**TASK DESCRIPTION**. Scan the entries below for the word "Schematic" and copy every line where it turns up.

▼

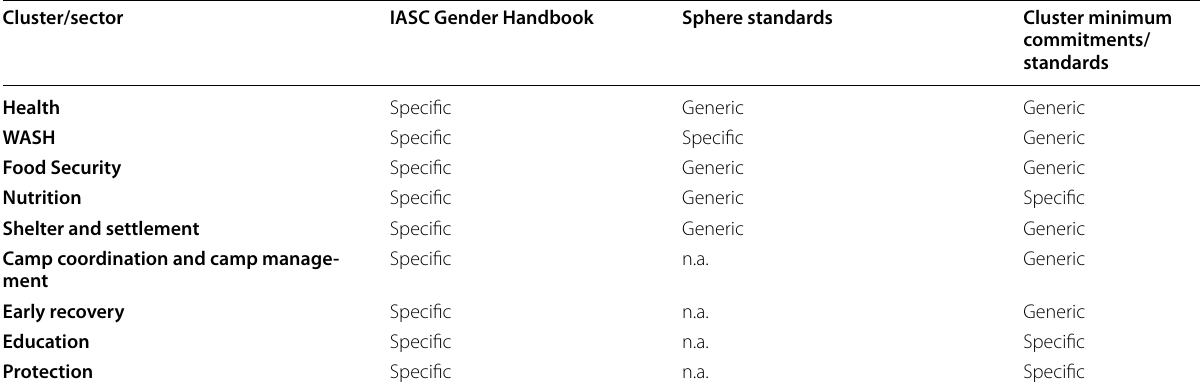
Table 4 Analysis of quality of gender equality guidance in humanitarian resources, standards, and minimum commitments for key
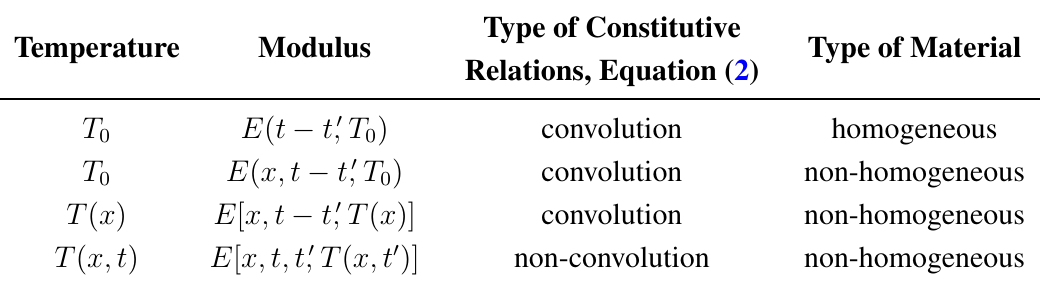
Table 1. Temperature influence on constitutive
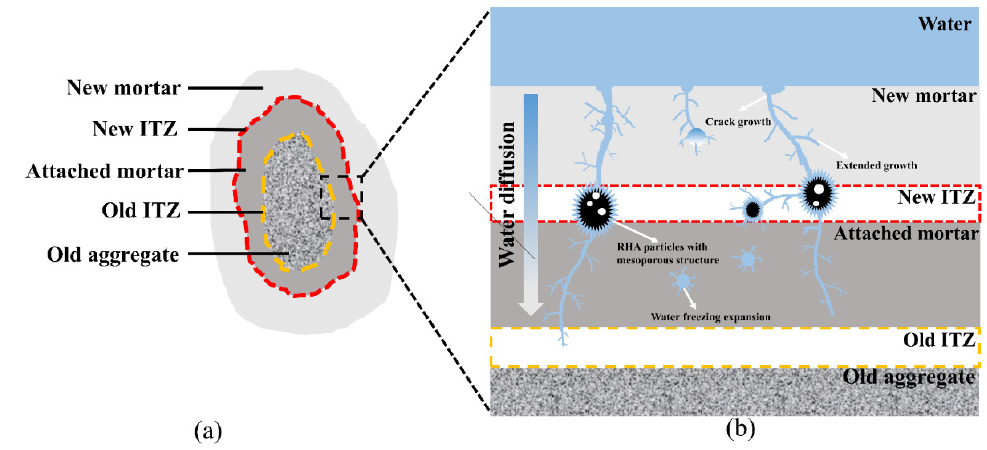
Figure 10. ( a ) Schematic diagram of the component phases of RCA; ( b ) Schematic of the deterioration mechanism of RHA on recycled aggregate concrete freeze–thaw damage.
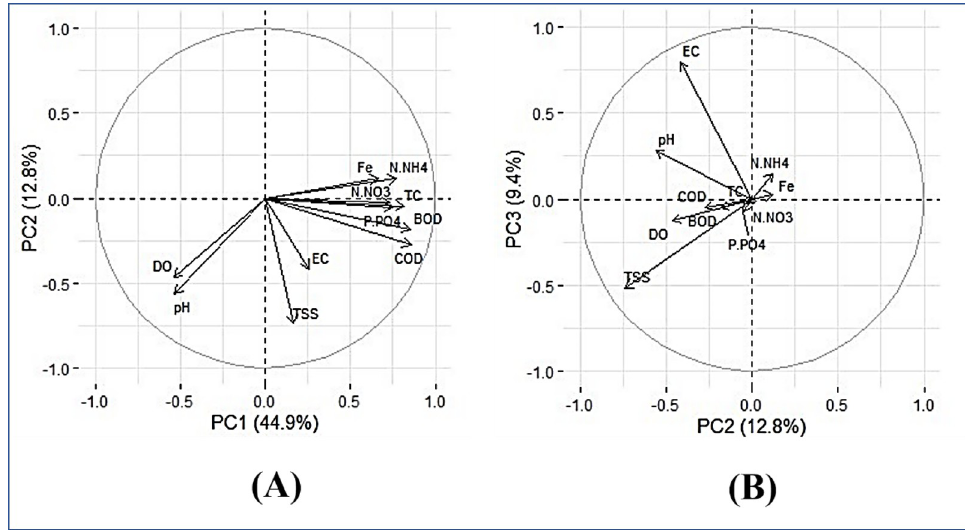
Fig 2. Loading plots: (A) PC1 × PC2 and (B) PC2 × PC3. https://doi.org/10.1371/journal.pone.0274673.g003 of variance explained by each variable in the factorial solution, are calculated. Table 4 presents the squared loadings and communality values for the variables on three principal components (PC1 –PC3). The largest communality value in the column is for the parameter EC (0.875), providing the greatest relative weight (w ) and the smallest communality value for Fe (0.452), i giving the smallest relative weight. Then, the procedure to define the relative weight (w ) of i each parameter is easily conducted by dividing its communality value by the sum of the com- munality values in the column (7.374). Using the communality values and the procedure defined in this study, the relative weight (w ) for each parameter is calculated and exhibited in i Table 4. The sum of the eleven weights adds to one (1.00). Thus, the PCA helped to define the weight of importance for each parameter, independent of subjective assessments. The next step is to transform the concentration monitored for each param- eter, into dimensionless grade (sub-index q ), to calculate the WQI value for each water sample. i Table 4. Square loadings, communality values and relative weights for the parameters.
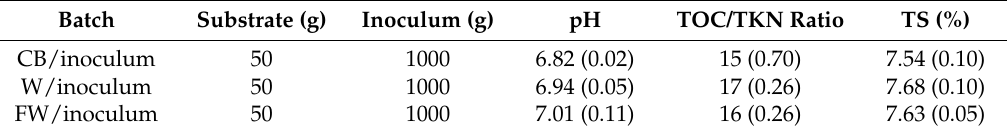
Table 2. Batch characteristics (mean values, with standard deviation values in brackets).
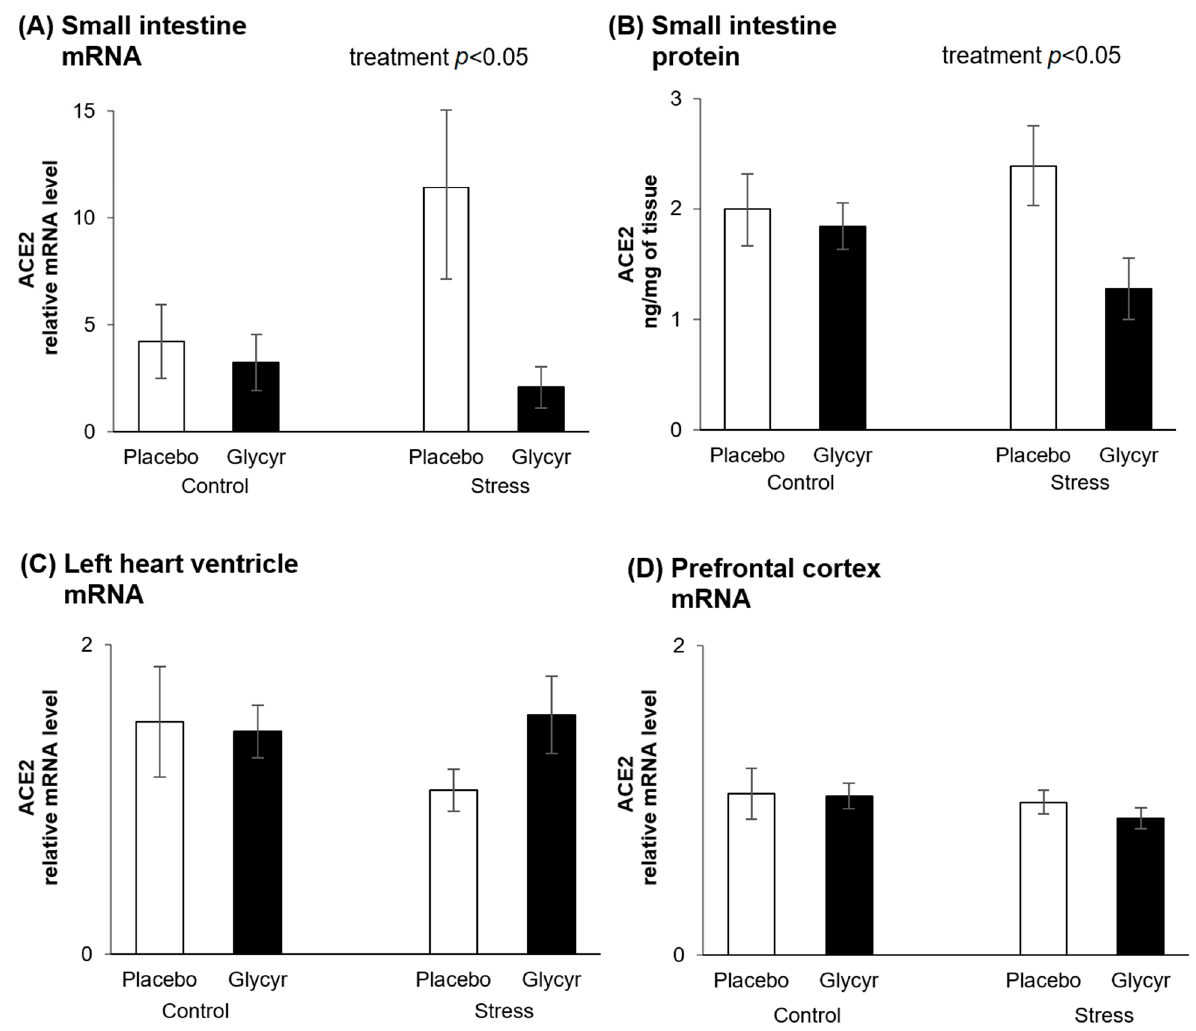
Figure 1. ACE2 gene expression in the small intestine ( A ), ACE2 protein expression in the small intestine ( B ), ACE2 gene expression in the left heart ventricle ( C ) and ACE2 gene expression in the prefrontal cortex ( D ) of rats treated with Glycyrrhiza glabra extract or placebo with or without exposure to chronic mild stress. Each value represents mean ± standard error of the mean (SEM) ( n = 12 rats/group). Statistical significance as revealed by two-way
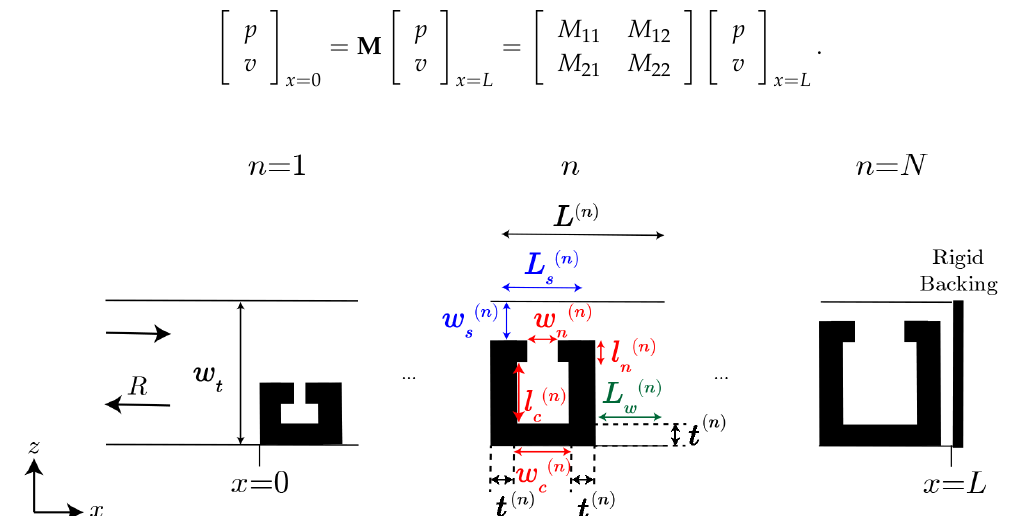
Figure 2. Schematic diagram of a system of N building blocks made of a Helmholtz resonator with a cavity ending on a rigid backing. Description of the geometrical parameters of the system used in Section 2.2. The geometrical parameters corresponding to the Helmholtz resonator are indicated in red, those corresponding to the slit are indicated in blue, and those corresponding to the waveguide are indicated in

▲

**RESULT**.
Figure 10. ( a ) Schematic diagram of the component phases of RCA; ( b ) Schematic of the deterioration mechanism of RHA on recycled aggregate concrete freeze–thaw damage.
Figure 2. Schematic diagram of a system of N building blocks made of a Helmholtz resonator with a cavity ending on a rigid backing. Description of the geometrical parameters of the system used in Section 2.2. The geometrical parameters corresponding to the Helmholtz resonator are indicated in red, those corresponding to the slit are indicated in blue, and those corresponding to the waveguide are indicated in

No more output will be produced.